If I change the table so that X is REQUIRED I get an internal error.
There is no exact match from a BQ schema to Avro schema, and vice versa, so when you export a BQ table to Avro file and then import back, the schema will be different. I see the destination table of your load already exists, in this case we throw an error when the schema of the destination table doesn't match the schema we converted from the Avro schema. This should be an external error though, we're investigating why it's an internal error.
We're in the middle of upgrading the export pipeline, and the new import pipeline has a bug that doesn't work with the Avro file exported by the current pipeline. The fix should be deployed in a couple weeks. After that, if you import the exported file to a non-existent destination table, or a destination table with compatible schema, it should work. Meanwhile, importing your own Avro files should work. You can also query it directly on GCS without importing it.

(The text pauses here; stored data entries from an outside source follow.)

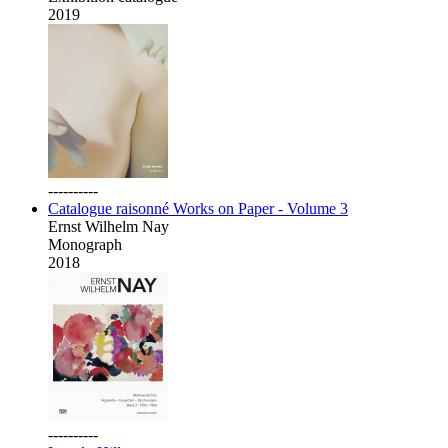
2019
----------
Catalogue raisonné Works on Paper - Volume 3
Ernst Wilhelm Nay
Monograph
2018
----------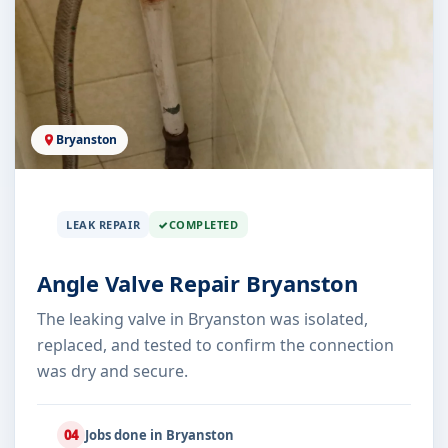
Bryanston
LEAK REPAIR
COMPLETED
Angle Valve Repair Bryanston
The leaking valve in Bryanston was isolated,
replaced, and tested to confirm the connection
was dry and secure.
04
Jobs done in Bryanston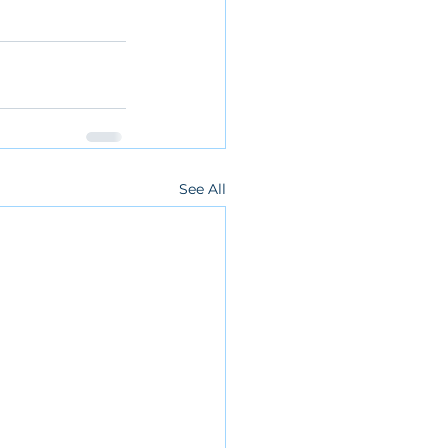
See All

There's a problem with the error mapping for the AVRO reader here. The error should have been along the lines of: "The reference schema differs from the existing data: The required field 'api_key' is missing"
Looking at your load job configuration, it includes REQUIRED fields. It sounds like some of the data you are trying to load doesn't specify these required fields, so the operation fails.
I suggest avoiding required fields.
So, there's a bug in BigQuery: an insert job using Avro format does not work if the destination table exists, but gives an internal error. The workaround is to use createDisposition CREATE_IF_NEEDED and not to have the pre-existing table there. I verified that this works.
Hua Zung's comment says that the bug will be fixed in "the fix should be deployed in a couple weeks". Needless to say that existing major bugs in the live system should be documented somewhere.
While updating the system, I really recommend improving the Avro documentation. Now there's no mention on what the Avro schema should be like (type record, name root and fields array having the columns(?)) and not even the fact that each record in the Avro file maps to a row in the destination table (obvious, but should be mentioned). Also what happens with schema mismatch is not documented.
Thanks for the help, I'll be now switching to Avro-format. It's so much better than CSV.